DIRECTIONS FOR THIS TASK: Change every "colour" in the following lines to "color", leaving everything else the same.

DATASET RECORDS:
——
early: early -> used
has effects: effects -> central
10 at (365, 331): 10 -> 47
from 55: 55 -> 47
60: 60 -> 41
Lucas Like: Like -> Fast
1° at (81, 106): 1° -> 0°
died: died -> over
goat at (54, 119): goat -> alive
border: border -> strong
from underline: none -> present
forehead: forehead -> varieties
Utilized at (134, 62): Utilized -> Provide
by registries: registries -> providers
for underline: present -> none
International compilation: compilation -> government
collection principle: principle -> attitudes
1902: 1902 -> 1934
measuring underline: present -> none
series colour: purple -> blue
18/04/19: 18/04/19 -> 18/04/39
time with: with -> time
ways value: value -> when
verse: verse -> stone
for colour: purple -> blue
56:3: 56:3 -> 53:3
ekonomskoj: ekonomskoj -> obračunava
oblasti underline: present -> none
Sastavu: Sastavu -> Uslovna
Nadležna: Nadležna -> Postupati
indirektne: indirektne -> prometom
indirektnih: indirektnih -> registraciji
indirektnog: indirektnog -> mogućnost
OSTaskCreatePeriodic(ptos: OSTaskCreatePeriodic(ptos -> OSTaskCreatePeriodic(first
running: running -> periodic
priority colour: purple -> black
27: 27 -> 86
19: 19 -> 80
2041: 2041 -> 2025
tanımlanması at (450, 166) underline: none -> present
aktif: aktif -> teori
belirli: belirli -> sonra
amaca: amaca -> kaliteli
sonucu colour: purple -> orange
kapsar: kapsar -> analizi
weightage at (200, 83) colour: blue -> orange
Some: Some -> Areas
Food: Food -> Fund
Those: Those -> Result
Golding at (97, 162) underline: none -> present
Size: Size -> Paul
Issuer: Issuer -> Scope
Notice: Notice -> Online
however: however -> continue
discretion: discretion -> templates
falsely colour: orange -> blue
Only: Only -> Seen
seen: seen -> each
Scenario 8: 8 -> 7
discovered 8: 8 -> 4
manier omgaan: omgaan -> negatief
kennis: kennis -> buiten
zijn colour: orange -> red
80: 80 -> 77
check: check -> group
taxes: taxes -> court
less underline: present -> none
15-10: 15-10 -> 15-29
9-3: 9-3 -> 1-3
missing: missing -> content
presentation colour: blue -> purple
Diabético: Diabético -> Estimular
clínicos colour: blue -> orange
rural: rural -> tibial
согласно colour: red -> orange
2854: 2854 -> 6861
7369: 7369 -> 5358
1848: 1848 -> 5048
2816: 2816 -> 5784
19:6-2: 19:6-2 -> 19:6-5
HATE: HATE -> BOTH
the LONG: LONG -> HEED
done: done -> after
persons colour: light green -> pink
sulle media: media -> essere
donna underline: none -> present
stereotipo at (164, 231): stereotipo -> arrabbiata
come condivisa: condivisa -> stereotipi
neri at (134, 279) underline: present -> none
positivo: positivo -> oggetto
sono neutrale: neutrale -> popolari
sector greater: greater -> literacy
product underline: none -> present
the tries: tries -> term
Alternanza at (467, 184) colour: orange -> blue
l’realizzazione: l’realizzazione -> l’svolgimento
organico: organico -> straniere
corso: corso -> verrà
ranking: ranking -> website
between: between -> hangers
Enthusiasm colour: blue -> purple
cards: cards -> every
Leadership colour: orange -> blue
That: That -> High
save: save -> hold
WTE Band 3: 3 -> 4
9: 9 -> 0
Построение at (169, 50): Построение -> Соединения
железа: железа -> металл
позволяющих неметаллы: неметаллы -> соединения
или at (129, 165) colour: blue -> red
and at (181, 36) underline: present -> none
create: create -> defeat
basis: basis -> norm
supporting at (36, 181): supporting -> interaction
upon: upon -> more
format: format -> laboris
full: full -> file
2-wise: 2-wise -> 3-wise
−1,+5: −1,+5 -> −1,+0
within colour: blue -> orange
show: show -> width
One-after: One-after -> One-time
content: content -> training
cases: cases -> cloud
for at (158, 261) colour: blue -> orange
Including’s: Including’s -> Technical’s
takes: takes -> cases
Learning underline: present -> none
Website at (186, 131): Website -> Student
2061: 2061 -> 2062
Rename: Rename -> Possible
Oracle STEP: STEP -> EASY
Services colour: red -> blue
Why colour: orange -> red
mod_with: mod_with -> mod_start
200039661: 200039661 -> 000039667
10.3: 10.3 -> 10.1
——
TASK RESULT:
early: early -> used
has effects: effects -> central
10 at (365, 331): 10 -> 47
from 55: 55 -> 47
60: 60 -> 41
Lucas Like: Like -> Fast
1° at (81, 106): 1° -> 0°
died: died -> over
goat at (54, 119): goat -> alive
border: border -> strong
from underline: none -> present
forehead: forehead -> varieties
Utilized at (134, 62): Utilized -> Provide
by registries: registries -> providers
for underline: present -> none
International compilation: compilation -> government
collection principle: principle -> attitudes
1902: 1902 -> 1934
measuring underline: present -> none
series color: purple -> blue
18/04/19: 18/04/19 -> 18/04/39
time with: with -> time
ways value: value -> when
verse: verse -> stone
for color: purple -> blue
56:3: 56:3 -> 53:3
ekonomskoj: ekonomskoj -> obračunava
oblasti underline: present -> none
Sastavu: Sastavu -> Uslovna
Nadležna: Nadležna -> Postupati
indirektne: indirektne -> prometom
indirektnih: indirektnih -> registraciji
indirektnog: indirektnog -> mogućnost
OSTaskCreatePeriodic(ptos: OSTaskCreatePeriodic(ptos -> OSTaskCreatePeriodic(first
running: running -> periodic
priority color: purple -> black
27: 27 -> 86
19: 19 -> 80
2041: 2041 -> 2025
tanımlanması at (450, 166) underline: none -> present
aktif: aktif -> teori
belirli: belirli -> sonra
amaca: amaca -> kaliteli
sonucu color: purple -> orange
kapsar: kapsar -> analizi
weightage at (200, 83) color: blue -> orange
Some: Some -> Areas
Food: Food -> Fund
Those: Those -> Result
Golding at (97, 162) underline: none -> present
Size: Size -> Paul
Issuer: Issuer -> Scope
Notice: Notice -> Online
however: however -> continue
discretion: discretion -> templates
falsely color: orange -> blue
Only: Only -> Seen
seen: seen -> each
Scenario 8: 8 -> 7
discovered 8: 8 -> 4
manier omgaan: omgaan -> negatief
kennis: kennis -> buiten
zijn color: orange -> red
80: 80 -> 77
check: check -> group
taxes: taxes -> court
less underline: present -> none
15-10: 15-10 -> 15-29
9-3: 9-3 -> 1-3
missing: missing -> content
presentation color: blue -> purple
Diabético: Diabético -> Estimular
clínicos color: blue -> orange
rural: rural -> tibial
согласно color: red -> orange
2854: 2854 -> 6861
7369: 7369 -> 5358
1848: 1848 -> 5048
2816: 2816 -> 5784
19:6-2: 19:6-2 -> 19:6-5
HATE: HATE -> BOTH
the LONG: LONG -> HEED
done: done -> after
persons color: light green -> pink
sulle media: media -> essere
donna underline: none -> present
stereotipo at (164, 231): stereotipo -> arrabbiata
come condivisa: condivisa -> stereotipi
neri at (134, 279) underline: present -> none
positivo: positivo -> oggetto
sono neutrale: neutrale -> popolari
sector greater: greater -> literacy
product underline: none -> present
the tries: tries -> term
Alternanza at (467, 184) color: orange -> blue
l’realizzazione: l’realizzazione -> l’svolgimento
organico: organico -> straniere
corso: corso -> verrà
ranking: ranking -> website
between: between -> hangers
Enthusiasm color: blue -> purple
cards: cards -> every
Leadership color: orange -> blue
That: That -> High
save: save -> hold
WTE Band 3: 3 -> 4
9: 9 -> 0
Построение at (169, 50): Построение -> Соединения
железа: железа -> металл
позволяющих неметаллы: неметаллы -> соединения
или at (129, 165) color: blue -> red
and at (181, 36) underline: present -> none
create: create -> defeat
basis: basis -> norm
supporting at (36, 181): supporting -> interaction
upon: upon -> more
format: format -> laboris
full: full -> file
2-wise: 2-wise -> 3-wise
−1,+5: −1,+5 -> −1,+0
within color: blue -> orange
show: show -> width
One-after: One-after -> One-time
content: content -> training
cases: cases -> cloud
for at (158, 261) color: blue -> orange
Including’s: Including’s -> Technical’s
takes: takes -> cases
Learning underline: present -> none
Website at (186, 131): Website -> Student
2061: 2061 -> 2062
Rename: Rename -> Possible
Oracle STEP: STEP -> EASY
Services color: red -> blue
Why color: orange -> red
mod_with: mod_with -> mod_start
200039661: 200039661 -> 000039667
10.3: 10.3 -> 10.1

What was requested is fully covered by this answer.